Experimental program
Comparison scheme
Effect test

Embodiment 1~2

[0035] Preparation of 5-benzyl-4,5,6,7-tetrahydrothieno[3,2-c]pyridine (formula III):

[0036] 4,5,6,7-tetrahydrothieno[3,2-c]pyridine (7.0g), potassium carbonate (7.2g) and acetonitrile (50ml) were mixed, benzyl chloride (6.1g) was added, stirred for 0.5 After 3 hours it was refluxed for 3 hours. Cool, filter, concentrate the filtrate to dryness, add ethyl acetate (30ml) and water (50ml), separate the layers, extract the aqueous layer with ethyl acetate (30ml×2), combine the organic layers, wash with water, dry, and concentrate to dryness to obtain 8.3 g of the title compound 5-benzyl-4,5,6,7-tetrahydrothieno[3,2-c]pyridine, yield 90.8%.

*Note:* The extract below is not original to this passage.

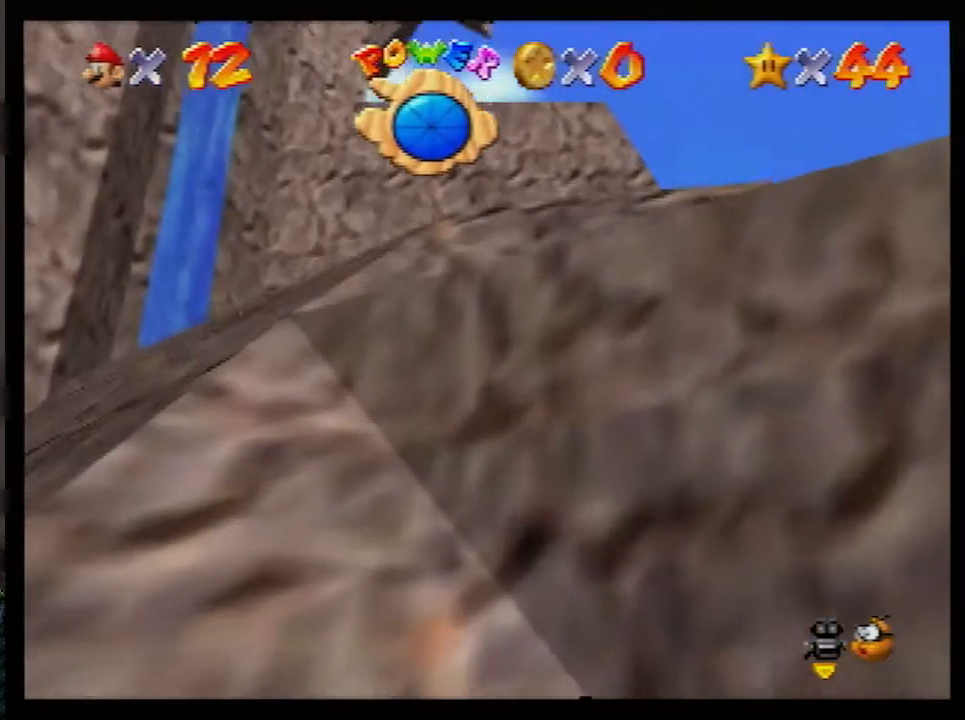
{"buttons": ["A"], "left_stick": "down", "events": [[400, "A", "down"]]}
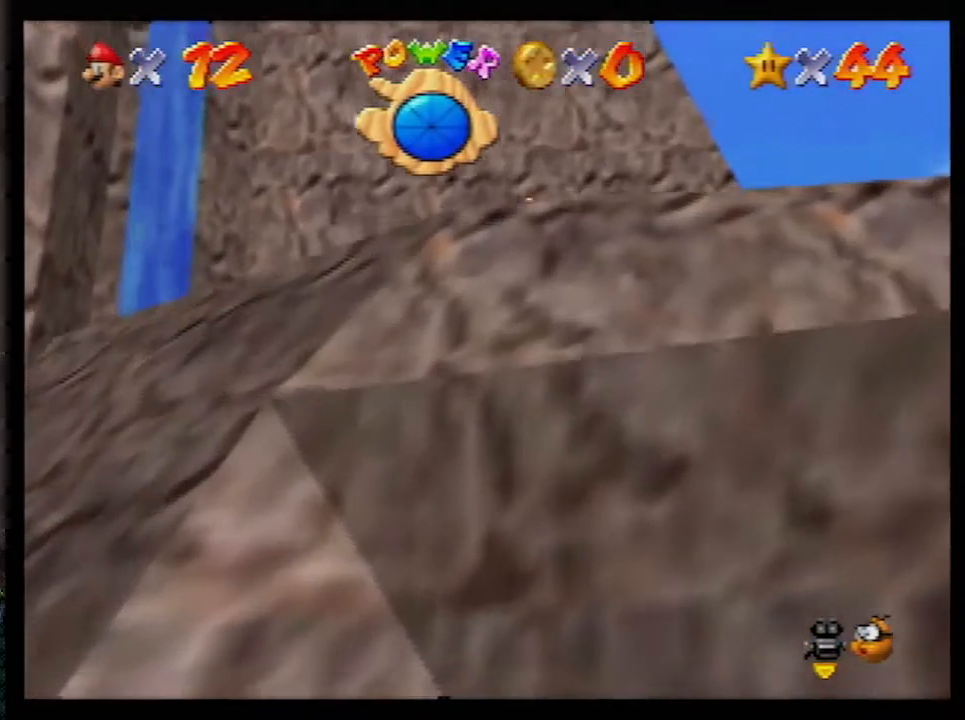
{"buttons": [], "left_stick": "down", "events": [[250, "A", "up"]]}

[0037] 4,5,6,7-tetrahydrothieno[3,2-c]pyridine (18.0g), potassium carbonate (18.6g), benzyl chloride (15.0g), sodium iodide (0.8g) in DMF ( 100ml) was stirred for 0.5 hours, then reacted at 80°C for 3 hours, cooled, added water (150ml) and ethyl acetate (100ml), separated, and the aqueous layer was extracted with ethyl acetate (50ml×2). ...

Embodiment 3

[0039] Preparation of 2-bromo-5-benzyl-4,5,6,7-tetrahydrothieno[3,2-c]pyridine (formula IV):

[0040] The compound (23.2g) obtained in Example 2 was dissolved in acetic acid (100.0ml), 40% hydrobromic acid (75.0ml), methanol (100ml), and the methanol of 30% hydrogen peroxide (33.0ml) was added dropwise under ice-water bath cooling (100ml) solution, stirred at room temperature for 3 hours. Sodium thiosulfate solution (150ml) was added dropwise, then saturated sodium carbonate solution was added dropwise until the pH was 9, extracted with dichloromethane (100ml×3), the organic layers were combined, washed with water, dried, and concentrated to dryness to obtain 30.5g of light yellow solid , yield 97.8%.

Embodiment 4~6

[0042] Preparation of 2-methoxy-5-benzyl-4,5,6,7-tetrahydrothieno[3,2-c]pyridine (formula V):

[0043]Dissolve sodium (0.43g) in methanol (20ml), add 2-bromo-5-benzyl-4,5,6,7-tetrahydrothieno[3,2-c]pyridine (3.88g), bromide Cuprous (0.17g), stirred and refluxed for 12 hours. Cool, filter, concentrate the filtrate to dryness, add ethyl acetate (30ml) and water (50ml), separate the layers, extract the aqueous layer with ethyl acetate (30ml×2), combine the organic layers, wash with water, dry, and concentrate to dryness to obtain 3.3 g of oily matter was separated by column to obtain 1.3 g of the title compound, with a yield of 39.8%.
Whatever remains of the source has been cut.